#### Task brief:
Of the material below, the lines to be retyped are those from the line containing "45: (8, 456, 2.66)" through the line containing "61: (877, 22, 2.17)", inclusive; reproduce them exactly.

#### Data to process:
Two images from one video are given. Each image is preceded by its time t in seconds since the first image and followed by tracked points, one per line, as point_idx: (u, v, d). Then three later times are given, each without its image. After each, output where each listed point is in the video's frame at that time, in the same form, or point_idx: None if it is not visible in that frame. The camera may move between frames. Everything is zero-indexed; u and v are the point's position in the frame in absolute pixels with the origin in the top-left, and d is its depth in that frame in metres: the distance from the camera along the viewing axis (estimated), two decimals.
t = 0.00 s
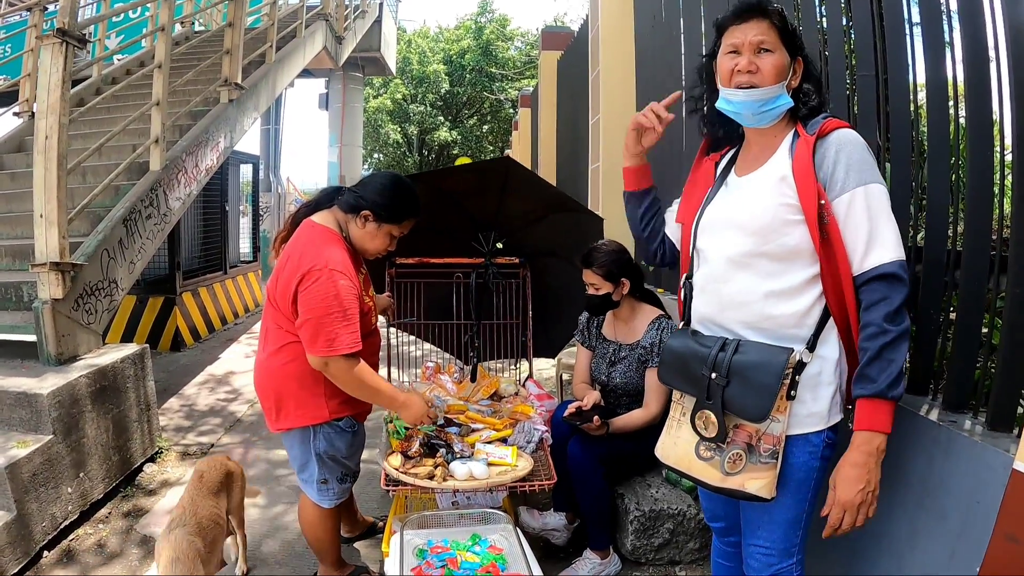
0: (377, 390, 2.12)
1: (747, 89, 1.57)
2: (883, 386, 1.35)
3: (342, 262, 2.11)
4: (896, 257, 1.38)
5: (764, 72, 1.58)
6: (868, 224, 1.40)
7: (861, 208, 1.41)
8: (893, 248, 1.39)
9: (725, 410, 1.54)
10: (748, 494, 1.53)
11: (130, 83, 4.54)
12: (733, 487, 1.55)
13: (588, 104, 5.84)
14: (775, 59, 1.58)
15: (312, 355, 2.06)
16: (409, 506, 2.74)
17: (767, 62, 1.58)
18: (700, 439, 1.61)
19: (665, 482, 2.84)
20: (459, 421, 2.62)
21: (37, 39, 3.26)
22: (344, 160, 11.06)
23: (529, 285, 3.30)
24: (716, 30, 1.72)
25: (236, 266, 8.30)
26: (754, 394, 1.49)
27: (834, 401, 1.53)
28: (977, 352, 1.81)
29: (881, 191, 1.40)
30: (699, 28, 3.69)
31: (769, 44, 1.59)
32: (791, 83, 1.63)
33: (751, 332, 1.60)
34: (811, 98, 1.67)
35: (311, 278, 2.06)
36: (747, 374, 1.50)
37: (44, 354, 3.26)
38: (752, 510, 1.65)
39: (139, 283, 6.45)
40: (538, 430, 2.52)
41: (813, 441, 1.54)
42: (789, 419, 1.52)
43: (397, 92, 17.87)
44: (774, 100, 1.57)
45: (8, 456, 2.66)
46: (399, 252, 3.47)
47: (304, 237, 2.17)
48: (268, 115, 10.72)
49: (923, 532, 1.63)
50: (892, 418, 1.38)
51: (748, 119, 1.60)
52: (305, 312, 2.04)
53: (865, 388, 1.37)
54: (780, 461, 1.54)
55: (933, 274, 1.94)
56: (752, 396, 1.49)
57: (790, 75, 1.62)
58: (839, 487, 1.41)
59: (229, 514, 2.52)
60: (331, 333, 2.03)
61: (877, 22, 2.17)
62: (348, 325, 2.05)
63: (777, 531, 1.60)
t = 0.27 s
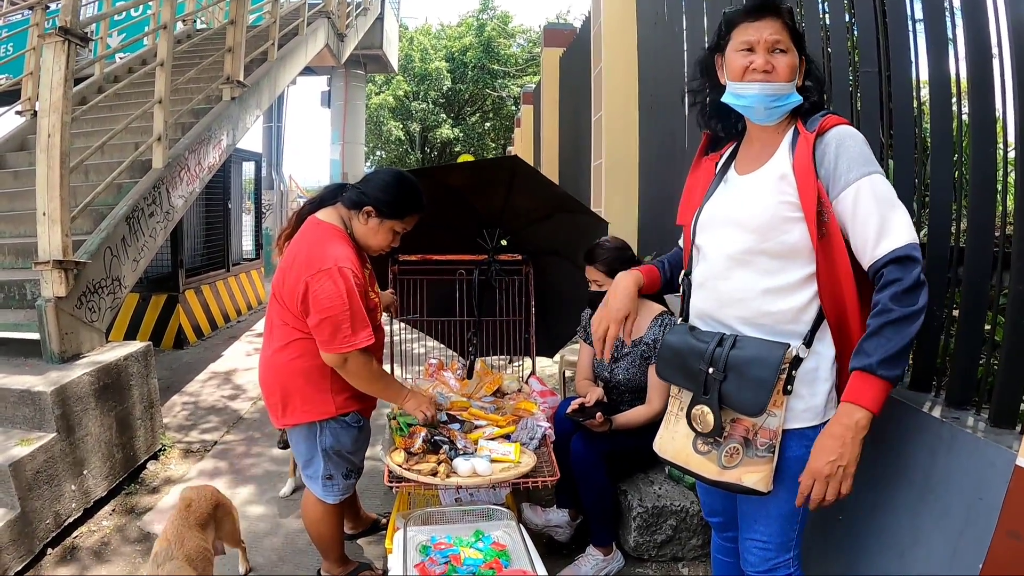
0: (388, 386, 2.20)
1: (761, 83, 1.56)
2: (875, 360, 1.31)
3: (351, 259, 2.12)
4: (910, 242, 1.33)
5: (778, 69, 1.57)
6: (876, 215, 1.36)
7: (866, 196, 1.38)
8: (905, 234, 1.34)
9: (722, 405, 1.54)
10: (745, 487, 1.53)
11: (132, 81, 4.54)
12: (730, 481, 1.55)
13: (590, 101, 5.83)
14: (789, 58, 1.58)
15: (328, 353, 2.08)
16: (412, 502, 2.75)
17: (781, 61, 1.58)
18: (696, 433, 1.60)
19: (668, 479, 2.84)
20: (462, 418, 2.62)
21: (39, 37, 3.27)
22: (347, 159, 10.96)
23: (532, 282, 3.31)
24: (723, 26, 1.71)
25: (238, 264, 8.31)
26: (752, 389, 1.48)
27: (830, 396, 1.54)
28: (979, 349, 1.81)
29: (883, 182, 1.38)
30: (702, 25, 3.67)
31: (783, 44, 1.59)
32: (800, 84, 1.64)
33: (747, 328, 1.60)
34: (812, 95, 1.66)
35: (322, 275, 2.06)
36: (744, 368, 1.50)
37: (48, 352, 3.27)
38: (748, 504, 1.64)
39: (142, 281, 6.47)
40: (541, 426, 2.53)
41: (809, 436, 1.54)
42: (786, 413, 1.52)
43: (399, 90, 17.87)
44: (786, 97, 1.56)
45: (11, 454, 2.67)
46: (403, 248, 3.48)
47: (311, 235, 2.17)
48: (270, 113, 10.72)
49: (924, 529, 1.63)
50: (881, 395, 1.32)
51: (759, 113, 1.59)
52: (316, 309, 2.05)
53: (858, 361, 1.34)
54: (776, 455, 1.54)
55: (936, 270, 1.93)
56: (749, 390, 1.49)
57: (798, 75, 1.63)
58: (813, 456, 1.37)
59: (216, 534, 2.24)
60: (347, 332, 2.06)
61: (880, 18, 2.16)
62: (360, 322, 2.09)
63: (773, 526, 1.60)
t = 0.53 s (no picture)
0: (388, 389, 2.14)
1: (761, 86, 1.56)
2: (896, 333, 1.26)
3: (354, 260, 2.13)
4: (922, 215, 1.29)
5: (776, 73, 1.58)
6: (882, 198, 1.32)
7: (869, 179, 1.35)
8: (917, 209, 1.30)
9: (722, 407, 1.53)
10: (747, 488, 1.53)
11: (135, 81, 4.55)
12: (731, 482, 1.55)
13: (592, 102, 5.83)
14: (786, 62, 1.59)
15: (329, 353, 2.08)
16: (414, 504, 2.76)
17: (778, 64, 1.58)
18: (698, 434, 1.60)
19: (671, 480, 2.83)
20: (464, 419, 2.62)
21: (42, 38, 3.27)
22: (349, 159, 11.02)
23: (534, 283, 3.31)
24: (718, 29, 1.71)
25: (241, 264, 8.33)
26: (752, 390, 1.48)
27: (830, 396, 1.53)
28: (982, 351, 1.80)
29: (881, 167, 1.35)
30: (704, 26, 3.67)
31: (780, 47, 1.61)
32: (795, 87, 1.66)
33: (746, 330, 1.58)
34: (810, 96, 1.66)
35: (326, 275, 2.07)
36: (743, 369, 1.49)
37: (50, 352, 3.28)
38: (749, 504, 1.64)
39: (145, 281, 6.48)
40: (542, 427, 2.52)
41: (809, 436, 1.54)
42: (786, 414, 1.52)
43: (401, 90, 17.89)
44: (784, 100, 1.57)
45: (13, 454, 2.68)
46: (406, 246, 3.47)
47: (315, 235, 2.17)
48: (273, 113, 10.74)
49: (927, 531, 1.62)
50: (900, 370, 1.28)
51: (757, 117, 1.59)
52: (320, 309, 2.05)
53: (878, 332, 1.29)
54: (777, 455, 1.53)
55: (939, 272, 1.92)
56: (749, 391, 1.48)
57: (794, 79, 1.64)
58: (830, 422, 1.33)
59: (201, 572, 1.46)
60: (347, 331, 2.06)
61: (882, 19, 2.16)
62: (360, 323, 2.08)
63: (775, 525, 1.60)
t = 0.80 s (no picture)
0: (389, 394, 2.14)
1: (754, 90, 1.56)
2: (910, 293, 1.26)
3: (354, 263, 2.12)
4: (934, 185, 1.27)
5: (770, 76, 1.57)
6: (890, 177, 1.31)
7: (875, 163, 1.33)
8: (928, 179, 1.28)
9: (718, 409, 1.54)
10: (743, 490, 1.52)
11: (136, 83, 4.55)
12: (727, 484, 1.54)
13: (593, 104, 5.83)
14: (780, 64, 1.58)
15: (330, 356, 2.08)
16: (414, 506, 2.76)
17: (772, 67, 1.58)
18: (695, 437, 1.60)
19: (671, 482, 2.83)
20: (464, 421, 2.61)
21: (43, 40, 3.27)
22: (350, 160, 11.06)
23: (535, 285, 3.31)
24: (712, 32, 1.71)
25: (242, 266, 8.33)
26: (748, 392, 1.48)
27: (827, 398, 1.52)
28: (983, 354, 1.80)
29: (882, 151, 1.34)
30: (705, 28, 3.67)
31: (773, 50, 1.60)
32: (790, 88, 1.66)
33: (743, 333, 1.59)
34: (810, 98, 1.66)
35: (325, 277, 2.07)
36: (738, 372, 1.50)
37: (51, 354, 3.28)
38: (748, 506, 1.64)
39: (145, 282, 6.48)
40: (543, 430, 2.51)
41: (806, 438, 1.53)
42: (782, 416, 1.51)
43: (402, 92, 17.89)
44: (777, 103, 1.57)
45: (12, 455, 2.67)
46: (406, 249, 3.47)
47: (316, 238, 2.17)
48: (274, 115, 10.75)
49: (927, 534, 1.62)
50: (910, 333, 1.28)
51: (751, 121, 1.59)
52: (320, 311, 2.05)
53: (895, 289, 1.29)
54: (774, 458, 1.53)
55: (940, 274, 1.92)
56: (745, 394, 1.48)
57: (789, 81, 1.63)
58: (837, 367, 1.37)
59: None
60: (348, 335, 2.06)
61: (883, 21, 2.16)
62: (361, 325, 2.07)
63: (774, 528, 1.60)
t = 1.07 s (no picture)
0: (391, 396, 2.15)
1: (741, 90, 1.56)
2: (907, 279, 1.27)
3: (355, 265, 2.13)
4: (938, 182, 1.29)
5: (757, 75, 1.57)
6: (894, 176, 1.32)
7: (879, 162, 1.34)
8: (932, 177, 1.30)
9: (720, 412, 1.54)
10: (744, 493, 1.52)
11: (136, 85, 4.54)
12: (729, 487, 1.54)
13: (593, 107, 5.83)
14: (768, 62, 1.57)
15: (332, 359, 2.08)
16: (414, 508, 2.75)
17: (760, 66, 1.57)
18: (696, 440, 1.60)
19: (671, 485, 2.83)
20: (464, 424, 2.61)
21: (45, 41, 3.28)
22: (350, 163, 11.07)
23: (535, 288, 3.30)
24: (709, 36, 1.71)
25: (242, 268, 8.33)
26: (750, 395, 1.48)
27: (828, 400, 1.52)
28: (983, 356, 1.80)
29: (885, 150, 1.35)
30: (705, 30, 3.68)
31: (762, 48, 1.59)
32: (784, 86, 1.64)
33: (745, 334, 1.58)
34: (810, 100, 1.66)
35: (326, 280, 2.06)
36: (740, 375, 1.49)
37: (51, 355, 3.27)
38: (749, 509, 1.63)
39: (146, 284, 6.48)
40: (543, 432, 2.51)
41: (807, 440, 1.53)
42: (784, 419, 1.51)
43: (402, 95, 17.92)
44: (768, 101, 1.56)
45: (12, 457, 2.67)
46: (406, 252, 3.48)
47: (317, 241, 2.17)
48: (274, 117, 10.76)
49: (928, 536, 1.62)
50: (909, 318, 1.28)
51: (742, 120, 1.59)
52: (321, 314, 2.05)
53: (893, 276, 1.30)
54: (775, 461, 1.53)
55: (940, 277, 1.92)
56: (747, 397, 1.48)
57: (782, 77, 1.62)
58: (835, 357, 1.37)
59: None
60: (350, 337, 2.06)
61: (882, 23, 2.16)
62: (365, 328, 2.09)
63: (775, 531, 1.59)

#### Response for this exercise:
45: (8, 456, 2.66)
46: (399, 252, 3.47)
47: (304, 237, 2.17)
48: (268, 115, 10.72)
49: (923, 532, 1.63)
50: (892, 418, 1.38)
51: (748, 119, 1.60)
52: (305, 312, 2.04)
53: (865, 388, 1.37)
54: (780, 461, 1.54)
55: (933, 274, 1.94)
56: (752, 396, 1.49)
57: (790, 75, 1.62)
58: (839, 487, 1.41)
59: (229, 514, 2.52)
60: (331, 333, 2.03)
61: (877, 22, 2.17)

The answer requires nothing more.